# Are You Ready For Divorce?



## Left With 4.5 (Aug 4, 2012)

I found this article last night. I thought it was an interesting read for those who are considering divorce. From what I read, it sounds like i'm pretty much ready about going through with my divorce.


Are You Ready For Divorce? 8 Questions You Should Answer | World of Psychology


----------



## LiamN (Nov 5, 2012)

Interesting article - thanks. The only thing I would differ slightly in saying is that logic is not always the best thing to use when considering whether or not to divorce. Very often it is our "logical thinking" that keeps us in an unhappy marriage - and it's often logic that put us there in the first place!
The most effective 'tool' you can use (I have found) - is love for yourself. What do you really want? Love yourself enough to accept that you deserve to have what you want and to be happy.

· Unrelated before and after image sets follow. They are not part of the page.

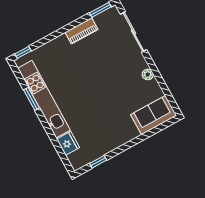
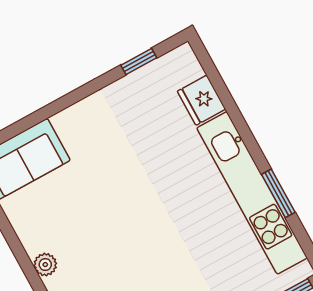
plant: (148, 74) -> (45, 265), moved

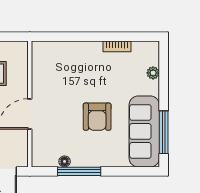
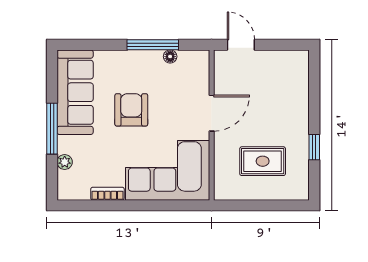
corner sofa: (67, 66) -> (168, 170), added
window: (164, 132) -> (52, 129), moved

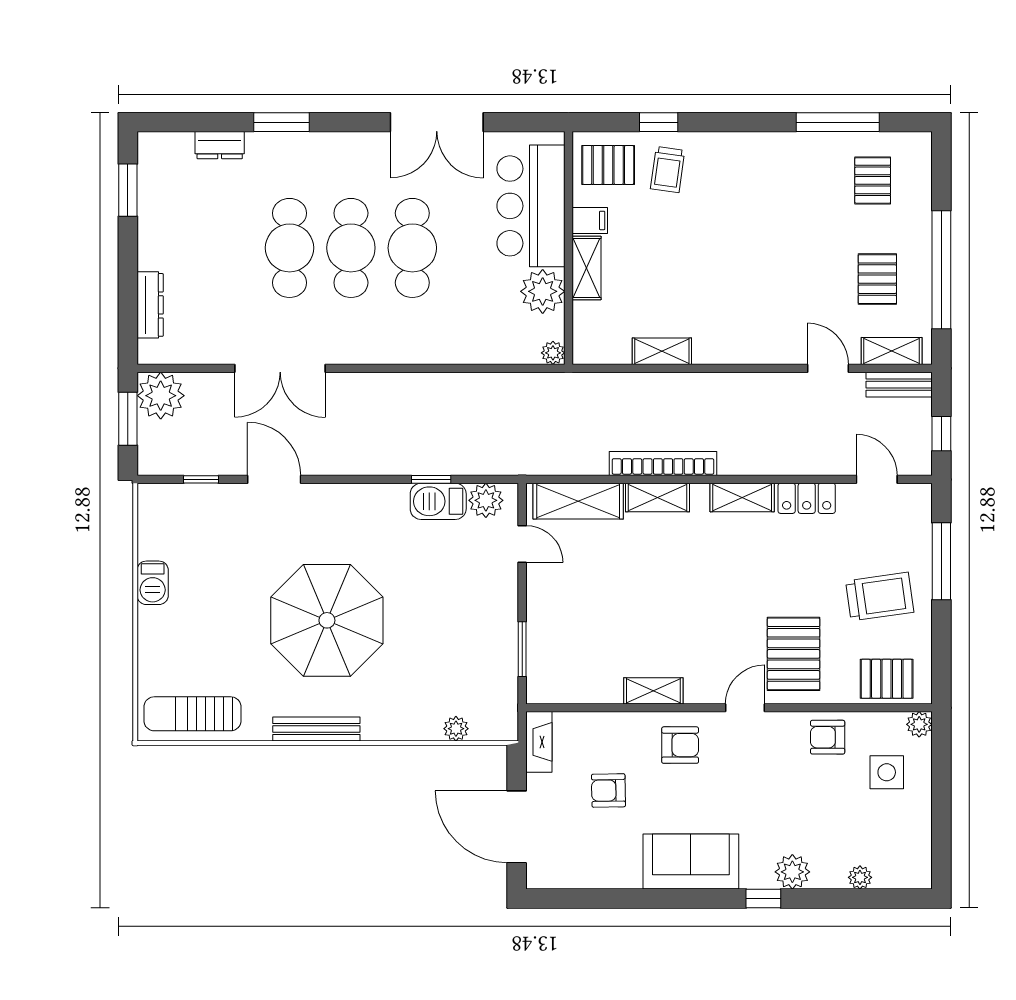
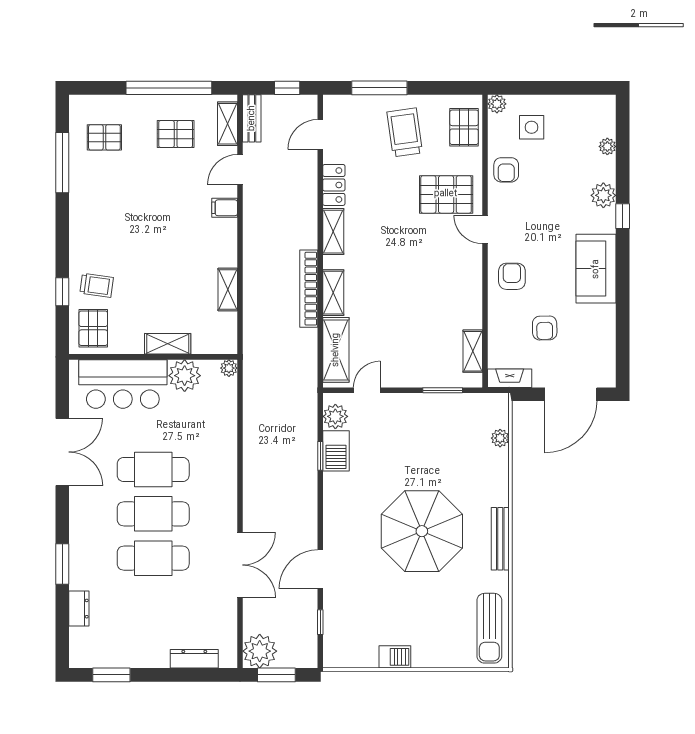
filing cabinet: (590, 220) -> (225, 208), moved, turned -90
shelving: (653, 691) -> (473, 351), moved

That will help you see whether your current marriage can bring you that or not.


----------



## Bafuna (Aug 13, 2012)

This means Im not ready for divorce and my husband who I dont understand these days is probably not either, coz he cant just tell me what he wants, so here I am sitting and waiting for him to tell me what I think he wants to tell me, that he wants a divorce!!

Why is life so complicated???


----------



## Left With 4.5 (Aug 4, 2012)

Bafuna said:


> This means Im not ready for divorce and my husband who I dont understand these days is probably not either, coz he cant just tell me what he wants, so here I am sitting and waiting for him to tell me what I think he wants to tell me, that he wants a divorce!!
> 
> Why is life so complicated???


Yes, life is very complicated and I have never thought that I would be here at this place now. I never thought that I would be okay with going through the divorce and moving on.


----------



## Bananapancakes (Nov 28, 2012)

This article was insightful and really helps one figure out what to ask yourself. Thanks for sharing this article!
_Posted via Mobile Device_


----------